Synopsis: In present-day New York, Ruth Weinstein (Jutta Lampe) buries her husband, then goes into a protracted period of Jewish mourning which she imposes upon her non-Orthodox family. Her daughter Hannah (Maria Schrader), unable to understand her mother’s unusual behaviour, embarks on a voyage of discovery to Berlin, where she meets 90 year old Lena Fischer (Doris Schade), who tells her of the time during World War 2, when the Jewish husbands of Aryan women were imprisoned and the women protested in the streets. Gradually Hannah discovers the connection between the then young and beautiful Lena (Katya Riemann) and her mother, then a girl of seven (Svea Lohde).

It seems the film-making world never tires of stories about World War II, and especially the Holocaust. But this one is refreshingly different in that it does not rehash the atrocities. The film has a small but powerful scope, looking at a little known story of resistance, and the possibility of individuals being able to make a difference against overwhelming odds. Its central focus is a very short time period – the days between 26 February and 6 March 1943 - in a story which shows us that there were in fact some Germans, even in the military, who were prepared to stand up against the Nazis and to put their own lives at risk to protect and help others.

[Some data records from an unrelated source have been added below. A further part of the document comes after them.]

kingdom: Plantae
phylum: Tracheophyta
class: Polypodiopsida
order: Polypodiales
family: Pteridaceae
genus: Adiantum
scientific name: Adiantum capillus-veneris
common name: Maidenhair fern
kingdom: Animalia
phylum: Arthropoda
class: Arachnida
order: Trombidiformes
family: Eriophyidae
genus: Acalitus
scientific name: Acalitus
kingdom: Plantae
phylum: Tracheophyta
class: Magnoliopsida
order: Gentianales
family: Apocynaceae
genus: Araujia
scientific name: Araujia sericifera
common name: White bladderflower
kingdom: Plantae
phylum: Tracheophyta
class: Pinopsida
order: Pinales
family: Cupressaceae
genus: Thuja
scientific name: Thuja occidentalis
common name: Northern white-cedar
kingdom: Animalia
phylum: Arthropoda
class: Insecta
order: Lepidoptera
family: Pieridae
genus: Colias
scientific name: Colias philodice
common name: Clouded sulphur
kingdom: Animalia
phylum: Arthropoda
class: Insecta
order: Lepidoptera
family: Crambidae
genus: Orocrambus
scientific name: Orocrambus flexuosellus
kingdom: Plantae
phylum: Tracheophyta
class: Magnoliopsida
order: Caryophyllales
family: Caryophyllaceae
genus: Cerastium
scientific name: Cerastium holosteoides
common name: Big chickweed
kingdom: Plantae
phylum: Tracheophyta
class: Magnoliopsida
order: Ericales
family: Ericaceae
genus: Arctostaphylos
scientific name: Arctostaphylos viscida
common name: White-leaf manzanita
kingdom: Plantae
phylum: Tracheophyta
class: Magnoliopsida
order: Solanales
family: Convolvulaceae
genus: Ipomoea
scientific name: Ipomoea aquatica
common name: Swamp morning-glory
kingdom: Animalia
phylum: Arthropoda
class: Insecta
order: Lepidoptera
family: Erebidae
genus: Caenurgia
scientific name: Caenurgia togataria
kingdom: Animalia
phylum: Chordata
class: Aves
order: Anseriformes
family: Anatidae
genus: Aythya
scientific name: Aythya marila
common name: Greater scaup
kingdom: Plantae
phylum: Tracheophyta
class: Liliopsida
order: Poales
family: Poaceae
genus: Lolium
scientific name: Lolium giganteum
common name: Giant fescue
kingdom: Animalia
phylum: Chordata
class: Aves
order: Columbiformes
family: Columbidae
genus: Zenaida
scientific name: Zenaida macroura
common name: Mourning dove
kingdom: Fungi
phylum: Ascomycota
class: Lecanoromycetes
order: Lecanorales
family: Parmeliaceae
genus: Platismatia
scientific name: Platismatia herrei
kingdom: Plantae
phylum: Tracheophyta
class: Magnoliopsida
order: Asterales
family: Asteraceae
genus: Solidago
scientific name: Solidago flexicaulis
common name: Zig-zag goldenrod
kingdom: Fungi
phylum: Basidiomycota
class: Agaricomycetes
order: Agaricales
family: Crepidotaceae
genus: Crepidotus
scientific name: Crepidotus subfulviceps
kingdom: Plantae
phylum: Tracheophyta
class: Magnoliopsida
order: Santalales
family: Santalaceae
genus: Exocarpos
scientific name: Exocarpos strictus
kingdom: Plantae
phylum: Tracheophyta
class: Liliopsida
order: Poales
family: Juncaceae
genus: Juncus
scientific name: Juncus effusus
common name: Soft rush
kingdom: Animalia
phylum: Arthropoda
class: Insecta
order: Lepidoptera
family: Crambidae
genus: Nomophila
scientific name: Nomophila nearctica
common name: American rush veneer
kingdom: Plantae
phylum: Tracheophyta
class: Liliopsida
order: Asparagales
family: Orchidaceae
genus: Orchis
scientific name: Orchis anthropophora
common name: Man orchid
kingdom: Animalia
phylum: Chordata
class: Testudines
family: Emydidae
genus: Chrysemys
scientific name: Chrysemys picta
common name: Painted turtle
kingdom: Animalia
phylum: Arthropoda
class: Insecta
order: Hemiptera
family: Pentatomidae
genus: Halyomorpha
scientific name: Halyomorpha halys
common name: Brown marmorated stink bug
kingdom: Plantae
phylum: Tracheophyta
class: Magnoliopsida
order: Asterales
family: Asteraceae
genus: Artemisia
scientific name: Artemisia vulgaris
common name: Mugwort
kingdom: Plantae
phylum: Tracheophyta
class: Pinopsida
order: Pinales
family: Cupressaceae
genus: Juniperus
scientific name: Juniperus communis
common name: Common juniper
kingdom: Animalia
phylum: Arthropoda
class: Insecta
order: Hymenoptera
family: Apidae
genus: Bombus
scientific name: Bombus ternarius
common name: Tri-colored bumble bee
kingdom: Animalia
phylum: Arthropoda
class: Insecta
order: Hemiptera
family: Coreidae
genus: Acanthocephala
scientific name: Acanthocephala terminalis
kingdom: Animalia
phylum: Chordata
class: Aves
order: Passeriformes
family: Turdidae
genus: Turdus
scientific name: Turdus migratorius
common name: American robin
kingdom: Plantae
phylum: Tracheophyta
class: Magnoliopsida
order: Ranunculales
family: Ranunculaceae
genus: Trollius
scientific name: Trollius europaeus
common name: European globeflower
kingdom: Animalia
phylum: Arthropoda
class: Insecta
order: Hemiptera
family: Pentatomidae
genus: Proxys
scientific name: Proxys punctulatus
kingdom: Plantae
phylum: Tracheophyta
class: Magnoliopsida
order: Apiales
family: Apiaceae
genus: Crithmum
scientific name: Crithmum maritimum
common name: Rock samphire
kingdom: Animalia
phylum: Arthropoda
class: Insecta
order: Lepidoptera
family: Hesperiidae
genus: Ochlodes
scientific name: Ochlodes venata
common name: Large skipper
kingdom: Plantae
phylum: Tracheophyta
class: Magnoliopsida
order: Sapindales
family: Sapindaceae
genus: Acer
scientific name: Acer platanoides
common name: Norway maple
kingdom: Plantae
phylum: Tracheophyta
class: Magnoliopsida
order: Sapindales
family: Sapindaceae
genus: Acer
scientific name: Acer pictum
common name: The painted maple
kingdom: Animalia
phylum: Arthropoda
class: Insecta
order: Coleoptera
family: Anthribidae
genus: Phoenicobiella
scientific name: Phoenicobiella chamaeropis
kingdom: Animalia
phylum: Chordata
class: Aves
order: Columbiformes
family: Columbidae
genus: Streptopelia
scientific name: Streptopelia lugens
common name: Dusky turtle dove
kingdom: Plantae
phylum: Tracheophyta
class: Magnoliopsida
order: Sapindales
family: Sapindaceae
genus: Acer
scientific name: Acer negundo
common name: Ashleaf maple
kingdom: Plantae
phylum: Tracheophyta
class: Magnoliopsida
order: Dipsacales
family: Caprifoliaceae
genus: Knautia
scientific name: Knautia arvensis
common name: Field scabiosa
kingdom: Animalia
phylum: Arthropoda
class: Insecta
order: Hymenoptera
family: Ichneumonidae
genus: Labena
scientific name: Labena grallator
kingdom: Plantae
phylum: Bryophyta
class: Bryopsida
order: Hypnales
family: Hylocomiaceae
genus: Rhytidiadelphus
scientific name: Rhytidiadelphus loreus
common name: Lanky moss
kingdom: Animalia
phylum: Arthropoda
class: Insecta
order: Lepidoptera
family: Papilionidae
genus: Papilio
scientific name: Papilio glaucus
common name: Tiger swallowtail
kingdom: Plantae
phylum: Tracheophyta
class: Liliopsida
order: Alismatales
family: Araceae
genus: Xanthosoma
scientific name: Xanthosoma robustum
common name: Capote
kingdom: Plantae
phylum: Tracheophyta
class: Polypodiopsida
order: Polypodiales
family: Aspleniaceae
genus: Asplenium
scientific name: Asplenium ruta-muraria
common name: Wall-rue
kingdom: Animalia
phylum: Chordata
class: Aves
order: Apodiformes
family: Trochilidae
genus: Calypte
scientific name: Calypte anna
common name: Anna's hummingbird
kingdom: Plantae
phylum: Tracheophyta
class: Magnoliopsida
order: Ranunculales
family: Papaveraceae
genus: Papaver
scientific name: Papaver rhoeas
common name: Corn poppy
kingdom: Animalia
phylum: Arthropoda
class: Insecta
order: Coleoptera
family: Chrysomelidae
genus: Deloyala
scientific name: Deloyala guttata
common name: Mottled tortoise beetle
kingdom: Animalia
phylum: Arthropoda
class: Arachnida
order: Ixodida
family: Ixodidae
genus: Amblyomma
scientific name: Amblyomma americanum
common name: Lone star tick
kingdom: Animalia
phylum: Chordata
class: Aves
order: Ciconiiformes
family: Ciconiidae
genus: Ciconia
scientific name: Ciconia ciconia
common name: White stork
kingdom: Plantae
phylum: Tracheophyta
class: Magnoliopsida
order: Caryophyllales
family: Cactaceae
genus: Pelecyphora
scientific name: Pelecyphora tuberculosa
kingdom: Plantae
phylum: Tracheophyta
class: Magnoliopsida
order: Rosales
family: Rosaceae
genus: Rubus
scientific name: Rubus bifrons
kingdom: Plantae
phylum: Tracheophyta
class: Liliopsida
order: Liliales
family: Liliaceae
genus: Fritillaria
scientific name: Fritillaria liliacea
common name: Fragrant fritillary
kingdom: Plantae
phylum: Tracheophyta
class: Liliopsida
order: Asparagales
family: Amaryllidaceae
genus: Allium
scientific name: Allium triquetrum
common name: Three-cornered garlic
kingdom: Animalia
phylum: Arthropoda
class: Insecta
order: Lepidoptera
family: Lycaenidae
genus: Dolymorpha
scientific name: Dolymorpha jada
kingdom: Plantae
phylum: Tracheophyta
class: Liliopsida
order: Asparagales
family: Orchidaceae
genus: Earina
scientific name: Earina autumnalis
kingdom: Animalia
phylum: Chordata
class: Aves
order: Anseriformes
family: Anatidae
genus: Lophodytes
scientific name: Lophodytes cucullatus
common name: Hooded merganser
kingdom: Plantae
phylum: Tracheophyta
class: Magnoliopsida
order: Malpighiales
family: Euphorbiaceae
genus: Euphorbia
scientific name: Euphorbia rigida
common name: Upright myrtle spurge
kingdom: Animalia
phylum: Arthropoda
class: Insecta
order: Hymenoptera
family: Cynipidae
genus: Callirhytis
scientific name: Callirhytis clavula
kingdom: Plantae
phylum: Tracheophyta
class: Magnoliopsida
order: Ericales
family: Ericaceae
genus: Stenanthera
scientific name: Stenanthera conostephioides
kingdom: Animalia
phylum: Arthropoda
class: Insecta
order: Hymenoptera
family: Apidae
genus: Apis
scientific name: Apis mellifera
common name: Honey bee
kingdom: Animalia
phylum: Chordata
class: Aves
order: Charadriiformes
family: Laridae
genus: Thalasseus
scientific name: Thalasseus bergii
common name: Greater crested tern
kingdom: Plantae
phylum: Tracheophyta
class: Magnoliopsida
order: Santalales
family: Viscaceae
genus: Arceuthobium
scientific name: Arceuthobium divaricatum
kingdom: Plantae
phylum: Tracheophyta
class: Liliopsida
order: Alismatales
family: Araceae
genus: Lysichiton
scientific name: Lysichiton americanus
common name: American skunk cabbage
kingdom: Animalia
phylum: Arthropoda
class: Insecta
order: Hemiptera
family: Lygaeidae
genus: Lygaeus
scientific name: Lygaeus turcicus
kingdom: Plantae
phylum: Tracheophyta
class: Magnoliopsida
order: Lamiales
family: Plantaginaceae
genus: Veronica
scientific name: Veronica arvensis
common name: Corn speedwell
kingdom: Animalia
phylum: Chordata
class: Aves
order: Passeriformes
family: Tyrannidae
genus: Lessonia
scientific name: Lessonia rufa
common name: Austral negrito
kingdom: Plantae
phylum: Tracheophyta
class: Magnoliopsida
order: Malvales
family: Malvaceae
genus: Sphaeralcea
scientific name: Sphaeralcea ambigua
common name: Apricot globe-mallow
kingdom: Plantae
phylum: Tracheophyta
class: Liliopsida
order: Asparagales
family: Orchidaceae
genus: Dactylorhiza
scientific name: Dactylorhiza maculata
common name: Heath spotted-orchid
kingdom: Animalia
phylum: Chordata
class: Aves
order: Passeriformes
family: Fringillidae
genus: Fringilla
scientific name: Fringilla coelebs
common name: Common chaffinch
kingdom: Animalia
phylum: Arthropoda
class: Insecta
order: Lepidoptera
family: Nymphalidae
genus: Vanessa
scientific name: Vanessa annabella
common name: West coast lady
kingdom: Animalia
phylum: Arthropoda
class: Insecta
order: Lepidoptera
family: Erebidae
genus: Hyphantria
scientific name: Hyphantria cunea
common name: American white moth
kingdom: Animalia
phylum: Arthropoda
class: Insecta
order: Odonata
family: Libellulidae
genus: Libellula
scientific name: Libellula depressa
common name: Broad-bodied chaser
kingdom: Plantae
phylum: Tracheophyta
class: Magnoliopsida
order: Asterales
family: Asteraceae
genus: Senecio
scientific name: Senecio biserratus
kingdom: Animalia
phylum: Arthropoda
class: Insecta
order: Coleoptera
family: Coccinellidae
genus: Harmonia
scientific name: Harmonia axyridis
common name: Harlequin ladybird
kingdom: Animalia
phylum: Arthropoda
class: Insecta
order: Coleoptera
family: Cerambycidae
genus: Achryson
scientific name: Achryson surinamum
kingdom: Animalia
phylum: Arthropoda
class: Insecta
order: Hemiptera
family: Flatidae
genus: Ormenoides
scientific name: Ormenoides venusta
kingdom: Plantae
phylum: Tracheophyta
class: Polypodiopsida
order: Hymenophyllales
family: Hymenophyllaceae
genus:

The time structure moves between the present-day, with Hannah both in New York and Berlin, the time of the men’s imprisonment and the women’s protest, and between the earlier times when Lena, much against her father’s will, married Fabian, (Martin Feifel), a talented violinist and a Jew.

Von Trotta cleverly uses a contrasting look in her camera work, with the present being very crisp and richly coloured, as compared to a blue-grey grainy cast to the grim streets and interiors of 1943. The recurring image of the women , their numbers growing, faces staring upwards at barred windows is a powerful leitmotif throughout. All the settings are strongly visualised, from the slick lines of New York, through to the high-rises of modern Berlin, and especially the wonderful recreation of the wartime Berlin streets along with private clubs still indulging in a decadence belying the outside events. Music when used is superb; silence even more effective.

The script and all the performances are infused with deep emotion, with many heart-wrenching, as well as inspiring, moments. The film takes a slow and measured pace to build up the most important relationships, with the characters of young Ruth, young Lena and the older Lena being especially affecting.

Rosenstrasse demonstrates that the interlinking of generations is a critical theme with continuing resonance for today’s world. How can we understand ourselves if we do not understand where our parents came from? And above all how can we ever hope to grapple with the ongoing intolerance of today’s world, if we are not constantly reminded of where such things have led to in the past?